• Work task: Print the records below exactly; all of them are needed.

(Document understanding data)
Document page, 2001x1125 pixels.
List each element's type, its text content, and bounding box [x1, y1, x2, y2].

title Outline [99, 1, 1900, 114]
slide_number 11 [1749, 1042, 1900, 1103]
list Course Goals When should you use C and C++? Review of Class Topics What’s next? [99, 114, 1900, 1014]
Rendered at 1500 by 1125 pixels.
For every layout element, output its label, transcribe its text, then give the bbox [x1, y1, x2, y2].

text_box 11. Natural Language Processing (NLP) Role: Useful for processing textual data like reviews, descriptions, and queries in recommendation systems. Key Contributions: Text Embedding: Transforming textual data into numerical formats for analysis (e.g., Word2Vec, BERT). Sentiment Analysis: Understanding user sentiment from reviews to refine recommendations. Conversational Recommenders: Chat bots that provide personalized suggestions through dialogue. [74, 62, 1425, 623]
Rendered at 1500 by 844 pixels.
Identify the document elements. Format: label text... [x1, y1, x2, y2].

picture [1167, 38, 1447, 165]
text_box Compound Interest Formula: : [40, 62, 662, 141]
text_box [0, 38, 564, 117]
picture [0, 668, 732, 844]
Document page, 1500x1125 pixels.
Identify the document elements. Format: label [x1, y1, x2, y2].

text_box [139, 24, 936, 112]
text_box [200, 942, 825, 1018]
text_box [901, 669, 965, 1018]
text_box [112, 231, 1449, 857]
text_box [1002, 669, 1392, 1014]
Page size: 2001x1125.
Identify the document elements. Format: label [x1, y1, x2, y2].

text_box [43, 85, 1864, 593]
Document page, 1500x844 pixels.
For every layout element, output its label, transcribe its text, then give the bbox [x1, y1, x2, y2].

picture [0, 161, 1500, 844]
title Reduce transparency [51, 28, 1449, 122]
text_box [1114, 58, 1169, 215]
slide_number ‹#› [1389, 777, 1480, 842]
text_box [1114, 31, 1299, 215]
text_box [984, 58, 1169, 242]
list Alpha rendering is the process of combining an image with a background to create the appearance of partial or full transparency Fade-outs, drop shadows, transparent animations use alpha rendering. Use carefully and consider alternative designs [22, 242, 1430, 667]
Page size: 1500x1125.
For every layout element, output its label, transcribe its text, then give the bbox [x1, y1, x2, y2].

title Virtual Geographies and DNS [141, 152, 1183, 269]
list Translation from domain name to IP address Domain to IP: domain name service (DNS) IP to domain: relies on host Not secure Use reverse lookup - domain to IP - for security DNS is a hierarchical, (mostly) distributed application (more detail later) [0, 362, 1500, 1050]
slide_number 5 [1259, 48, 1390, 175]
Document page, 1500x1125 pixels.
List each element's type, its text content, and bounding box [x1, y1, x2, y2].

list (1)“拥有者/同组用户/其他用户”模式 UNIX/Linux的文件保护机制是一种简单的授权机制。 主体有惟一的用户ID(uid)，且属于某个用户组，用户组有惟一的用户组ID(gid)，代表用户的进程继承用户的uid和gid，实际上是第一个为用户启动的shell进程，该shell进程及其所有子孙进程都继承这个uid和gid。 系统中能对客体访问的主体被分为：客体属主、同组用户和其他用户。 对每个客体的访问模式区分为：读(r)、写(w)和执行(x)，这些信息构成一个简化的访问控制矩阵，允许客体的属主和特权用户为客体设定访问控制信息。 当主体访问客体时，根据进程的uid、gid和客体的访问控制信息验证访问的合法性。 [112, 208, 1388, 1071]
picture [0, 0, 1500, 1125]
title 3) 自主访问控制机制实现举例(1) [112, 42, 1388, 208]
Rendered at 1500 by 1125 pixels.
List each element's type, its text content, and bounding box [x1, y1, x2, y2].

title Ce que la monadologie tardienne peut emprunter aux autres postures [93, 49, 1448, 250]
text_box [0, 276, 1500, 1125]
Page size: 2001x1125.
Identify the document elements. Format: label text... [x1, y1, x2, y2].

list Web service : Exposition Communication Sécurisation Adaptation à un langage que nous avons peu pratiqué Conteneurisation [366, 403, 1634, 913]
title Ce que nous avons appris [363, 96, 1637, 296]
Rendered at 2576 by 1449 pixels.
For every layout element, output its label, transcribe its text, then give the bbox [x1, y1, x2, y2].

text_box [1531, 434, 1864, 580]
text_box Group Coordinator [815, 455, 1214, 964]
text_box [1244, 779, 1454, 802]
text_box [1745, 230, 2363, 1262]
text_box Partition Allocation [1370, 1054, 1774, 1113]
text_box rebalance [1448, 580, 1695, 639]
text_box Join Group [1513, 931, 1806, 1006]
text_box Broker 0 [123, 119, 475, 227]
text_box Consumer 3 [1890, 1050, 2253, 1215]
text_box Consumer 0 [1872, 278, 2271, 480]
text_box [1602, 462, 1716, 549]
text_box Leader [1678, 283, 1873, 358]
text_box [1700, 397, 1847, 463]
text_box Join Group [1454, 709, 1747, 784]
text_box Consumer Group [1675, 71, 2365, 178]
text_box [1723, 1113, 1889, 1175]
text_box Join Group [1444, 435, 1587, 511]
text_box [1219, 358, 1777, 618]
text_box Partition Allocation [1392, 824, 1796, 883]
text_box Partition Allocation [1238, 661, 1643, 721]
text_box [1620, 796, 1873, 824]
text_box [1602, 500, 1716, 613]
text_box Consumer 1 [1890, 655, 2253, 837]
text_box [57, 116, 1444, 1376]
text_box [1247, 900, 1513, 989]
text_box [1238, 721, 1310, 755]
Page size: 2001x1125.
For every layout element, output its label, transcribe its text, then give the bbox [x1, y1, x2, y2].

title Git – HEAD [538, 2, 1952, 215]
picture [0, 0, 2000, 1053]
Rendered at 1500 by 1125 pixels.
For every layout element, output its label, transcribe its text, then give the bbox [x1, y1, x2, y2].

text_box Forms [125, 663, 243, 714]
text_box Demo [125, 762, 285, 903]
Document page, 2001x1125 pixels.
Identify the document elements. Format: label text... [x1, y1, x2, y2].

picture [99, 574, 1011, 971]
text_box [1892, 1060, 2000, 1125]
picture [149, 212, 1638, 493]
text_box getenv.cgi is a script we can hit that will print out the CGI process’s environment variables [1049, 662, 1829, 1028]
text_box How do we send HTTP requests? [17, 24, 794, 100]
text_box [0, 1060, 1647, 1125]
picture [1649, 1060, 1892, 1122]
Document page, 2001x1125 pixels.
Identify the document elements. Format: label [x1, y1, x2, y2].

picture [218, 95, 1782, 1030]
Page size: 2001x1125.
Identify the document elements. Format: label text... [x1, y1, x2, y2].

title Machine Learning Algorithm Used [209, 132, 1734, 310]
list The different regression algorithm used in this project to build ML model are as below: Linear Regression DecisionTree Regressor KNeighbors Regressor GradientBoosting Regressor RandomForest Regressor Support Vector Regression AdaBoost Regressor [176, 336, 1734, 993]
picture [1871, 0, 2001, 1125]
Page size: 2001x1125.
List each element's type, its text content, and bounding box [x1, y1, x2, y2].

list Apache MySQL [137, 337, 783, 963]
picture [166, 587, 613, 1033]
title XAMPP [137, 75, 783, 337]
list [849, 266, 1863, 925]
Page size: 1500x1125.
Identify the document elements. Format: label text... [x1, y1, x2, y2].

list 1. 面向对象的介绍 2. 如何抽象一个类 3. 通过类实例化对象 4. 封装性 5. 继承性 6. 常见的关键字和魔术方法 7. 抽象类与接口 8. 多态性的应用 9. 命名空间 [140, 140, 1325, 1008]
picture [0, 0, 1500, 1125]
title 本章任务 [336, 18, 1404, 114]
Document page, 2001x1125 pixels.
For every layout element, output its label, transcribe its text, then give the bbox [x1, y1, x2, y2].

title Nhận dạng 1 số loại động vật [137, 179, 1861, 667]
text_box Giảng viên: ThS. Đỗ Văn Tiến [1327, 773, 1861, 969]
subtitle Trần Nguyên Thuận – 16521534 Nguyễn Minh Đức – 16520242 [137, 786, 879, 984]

• Your response:
Document page, 2001x1125 pixels.
List each element's type, its text content, and bounding box [x1, y1, x2, y2].

title Outline [99, 1, 1900, 114]
slide_number 11 [1749, 1042, 1900, 1103]
list Course Goals When should you use C and C++? Review of Class Topics What’s next? [99, 114, 1900, 1014]
Rendered at 1500 by 1125 pixels.
For every layout element, output its label, transcribe its text, then give the bbox [x1, y1, x2, y2].

text_box 11. Natural Language Processing (NLP) Role: Useful for processing textual data like reviews, descriptions, and queries in recommendation systems. Key Contributions: Text Embedding: Transforming textual data into numerical formats for analysis (e.g., Word2Vec, BERT). Sentiment Analysis: Understanding user sentiment from reviews to refine recommendations. Conversational Recommenders: Chat bots that provide personalized suggestions through dialogue. [74, 62, 1425, 623]
Rendered at 1500 by 844 pixels.
Identify the document elements. Format: label text... [x1, y1, x2, y2].

picture [1167, 38, 1447, 165]
text_box Compound Interest Formula: : [40, 62, 662, 141]
text_box [0, 38, 564, 117]
picture [0, 668, 732, 844]
Document page, 1500x1125 pixels.
Identify the document elements. Format: label [x1, y1, x2, y2].

text_box [139, 24, 936, 112]
text_box [200, 942, 825, 1018]
text_box [901, 669, 965, 1018]
text_box [112, 231, 1449, 857]
text_box [1002, 669, 1392, 1014]
Page size: 2001x1125.
Identify the document elements. Format: label [x1, y1, x2, y2].

text_box [43, 85, 1864, 593]
Document page, 1500x844 pixels.
For every layout element, output its label, transcribe its text, then give the bbox [x1, y1, x2, y2].

picture [0, 161, 1500, 844]
title Reduce transparency [51, 28, 1449, 122]
text_box [1114, 58, 1169, 215]
slide_number ‹#› [1389, 777, 1480, 842]
text_box [1114, 31, 1299, 215]
text_box [984, 58, 1169, 242]
list Alpha rendering is the process of combining an image with a background to create the appearance of partial or full transparency Fade-outs, drop shadows, transparent animations use alpha rendering. Use carefully and consider alternative designs [22, 242, 1430, 667]
Page size: 1500x1125.
For every layout element, output its label, transcribe its text, then give the bbox [x1, y1, x2, y2].

title Virtual Geographies and DNS [141, 152, 1183, 269]
list Translation from domain name to IP address Domain to IP: domain name service (DNS) IP to domain: relies on host Not secure Use reverse lookup - domain to IP - for security DNS is a hierarchical, (mostly) distributed application (more detail later) [0, 362, 1500, 1050]
slide_number 5 [1259, 48, 1390, 175]
Document page, 1500x1125 pixels.
List each element's type, its text content, and bounding box [x1, y1, x2, y2].

list (1)“拥有者/同组用户/其他用户”模式 UNIX/Linux的文件保护机制是一种简单的授权机制。 主体有惟一的用户ID(uid)，且属于某个用户组，用户组有惟一的用户组ID(gid)，代表用户的进程继承用户的uid和gid，实际上是第一个为用户启动的shell进程，该shell进程及其所有子孙进程都继承这个uid和gid。 系统中能对客体访问的主体被分为：客体属主、同组用户和其他用户。 对每个客体的访问模式区分为：读(r)、写(w)和执行(x)，这些信息构成一个简化的访问控制矩阵，允许客体的属主和特权用户为客体设定访问控制信息。 当主体访问客体时，根据进程的uid、gid和客体的访问控制信息验证访问的合法性。 [112, 208, 1388, 1071]
picture [0, 0, 1500, 1125]
title 3) 自主访问控制机制实现举例(1) [112, 42, 1388, 208]
Rendered at 1500 by 1125 pixels.
List each element's type, its text content, and bounding box [x1, y1, x2, y2].

title Ce que la monadologie tardienne peut emprunter aux autres postures [93, 49, 1448, 250]
text_box [0, 276, 1500, 1125]
Page size: 2001x1125.
Identify the document elements. Format: label text... [x1, y1, x2, y2].

list Web service : Exposition Communication Sécurisation Adaptation à un langage que nous avons peu pratiqué Conteneurisation [366, 403, 1634, 913]
title Ce que nous avons appris [363, 96, 1637, 296]
Rendered at 2576 by 1449 pixels.
For every layout element, output its label, transcribe its text, then give the bbox [x1, y1, x2, y2].

text_box [1531, 434, 1864, 580]
text_box Group Coordinator [815, 455, 1214, 964]
text_box [1244, 779, 1454, 802]
text_box [1745, 230, 2363, 1262]
text_box Partition Allocation [1370, 1054, 1774, 1113]
text_box rebalance [1448, 580, 1695, 639]
text_box Join Group [1513, 931, 1806, 1006]
text_box Broker 0 [123, 119, 475, 227]
text_box Consumer 3 [1890, 1050, 2253, 1215]
text_box Consumer 0 [1872, 278, 2271, 480]
text_box [1602, 462, 1716, 549]
text_box Leader [1678, 283, 1873, 358]
text_box [1700, 397, 1847, 463]
text_box Join Group [1454, 709, 1747, 784]
text_box Consumer Group [1675, 71, 2365, 178]
text_box [1723, 1113, 1889, 1175]
text_box Join Group [1444, 435, 1587, 511]
text_box [1219, 358, 1777, 618]
text_box Partition Allocation [1392, 824, 1796, 883]
text_box Partition Allocation [1238, 661, 1643, 721]
text_box [1620, 796, 1873, 824]
text_box [1602, 500, 1716, 613]
text_box Consumer 1 [1890, 655, 2253, 837]
text_box [57, 116, 1444, 1376]
text_box [1247, 900, 1513, 989]
text_box [1238, 721, 1310, 755]
Page size: 2001x1125.
For every layout element, output its label, transcribe its text, then give the bbox [x1, y1, x2, y2].

title Git – HEAD [538, 2, 1952, 215]
picture [0, 0, 2000, 1053]
Rendered at 1500 by 1125 pixels.
For every layout element, output its label, transcribe its text, then give the bbox [x1, y1, x2, y2].

text_box Forms [125, 663, 243, 714]
text_box Demo [125, 762, 285, 903]
Document page, 2001x1125 pixels.
Identify the document elements. Format: label text... [x1, y1, x2, y2].

picture [99, 574, 1011, 971]
text_box [1892, 1060, 2000, 1125]
picture [149, 212, 1638, 493]
text_box getenv.cgi is a script we can hit that will print out the CGI process’s environment variables [1049, 662, 1829, 1028]
text_box How do we send HTTP requests? [17, 24, 794, 100]
text_box [0, 1060, 1647, 1125]
picture [1649, 1060, 1892, 1122]
Document page, 2001x1125 pixels.
Identify the document elements. Format: label [x1, y1, x2, y2].

picture [218, 95, 1782, 1030]
Page size: 2001x1125.
Identify the document elements. Format: label text... [x1, y1, x2, y2].

title Machine Learning Algorithm Used [209, 132, 1734, 310]
list The different regression algorithm used in this project to build ML model are as below: Linear Regression DecisionTree Regressor KNeighbors Regressor GradientBoosting Regressor RandomForest Regressor Support Vector Regression AdaBoost Regressor [176, 336, 1734, 993]
picture [1871, 0, 2001, 1125]
Page size: 2001x1125.
List each element's type, its text content, and bounding box [x1, y1, x2, y2].

list Apache MySQL [137, 337, 783, 963]
picture [166, 587, 613, 1033]
title XAMPP [137, 75, 783, 337]
list [849, 266, 1863, 925]
Page size: 1500x1125.
Identify the document elements. Format: label text... [x1, y1, x2, y2].

list 1. 面向对象的介绍 2. 如何抽象一个类 3. 通过类实例化对象 4. 封装性 5. 继承性 6. 常见的关键字和魔术方法 7. 抽象类与接口 8. 多态性的应用 9. 命名空间 [140, 140, 1325, 1008]
picture [0, 0, 1500, 1125]
title 本章任务 [336, 18, 1404, 114]
Document page, 2001x1125 pixels.
For every layout element, output its label, transcribe its text, then give the bbox [x1, y1, x2, y2].

title Nhận dạng 1 số loại động vật [137, 179, 1861, 667]
text_box Giảng viên: ThS. Đỗ Văn Tiến [1327, 773, 1861, 969]
subtitle Trần Nguyên Thuận – 16521534 Nguyễn Minh Đức – 16520242 [137, 786, 879, 984]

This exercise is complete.